(Document extract)

Now that you have prepared the Configuration file which is the hardest part of this then you're ready to begin. The first part you want to do is prepare the Sphinx index. Open up your command promt (Start > Search [cmd] > CMD.

In command promt navigate to your Sphinx bin folder by typing in cd c:\sphinx\bin.

Once there launched the indexer to build the index by typing in indexer.exe –config c:\sphinx\bin\sphinx.conf test1. Replace test1 if you changed the name of your index. If you don't get any errors and see some numbers run then you're fine. If you get a "failed to write" message it's because you don't have admin access to your machine.

Once the index is build you want to install Sphinx on your Windows machine as a service by typing searchd.exe –install –config c:\sphinx\bin\sphinx.conf –servicename Sphinx. It'll prompt you that the installation was successful.

Now you have to start the service you just installed. Go to control panel > administrative tools > services. Find Sphinx in the list. Click on it and on the left side you should see Start (on my machine that's where it is). Click on it and it should start.

(End Document extract)
(Dataset content)

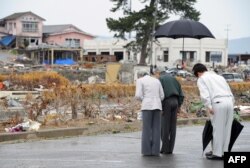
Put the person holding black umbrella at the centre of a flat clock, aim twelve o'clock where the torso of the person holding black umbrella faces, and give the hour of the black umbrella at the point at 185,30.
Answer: The black umbrella is roughly at 1 o'clock from the person holding black umbrella.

(End Dataset content)

| Work order 1 |
In the Sphinx setup walkthrough, what causes a "failed to write" message when the indexer runs?
| Work order 2 |
Summarize the Sphinx setup walkthrough in two sentences.
| Work order 3 |
Carry the Sphinx setup walkthrough forward from its last sentence.
The material here is separate from the Sphinx setup walkthrough.

| Exercise result 1 |
Not having admin access to the machine.

| Exercise result 2 |
After the configuration file is prepared, you open the command prompt, go to the Sphinx bin folder and run indexer.exe with the config file to build the index. You then install Sphinx as a Windows service with searchd.exe and start it from the Services list in Administrative Tools.

| Exercise result 3 |
Testing Sphinx Out

Go back to command prompt and test it out using search. So say I want to search my table for john doe I'll type search sphinx.conf "john doe". That should return something for me. I can define the matching modes and which column to search as well such as search –ext2 –config sphinx.conf "@name john @address awesome". If you are getting the results you want then you are ready to move forward into your PHP script.

Sphinx and Your PHP Script

You need the Sphinx API in your script for it to work so go to c:\sphinx\api and copy sphinxapi.php to your site directory. Include this file in your script and call on the class:

require_once('sphinxapi.php');

//Sphinx
$s = new SphinxClient;
$s->setServer("localhost", 9312);
$s->setMatchMode(SPH_MATCH_EXTENDED2);

Noticed I have setServer pointing to the port I told Sphinx to listen to. The setMatchMode is just the matching mode you'll like to use. In my case I'm using extended 2.

Now you can query search your Sphinx index with:

//Search Query
$result = $s->query("@name $searchName @address $searchAddress");

The $result returned will not include the rows and columns of your actual table. It'll return the follow parameters (taken from php.net):

Key Value description
"matches" An array with found document IDs as keys and their weight and attributes values as values
"total" Total number of matches found and retrieved (depends on your settings)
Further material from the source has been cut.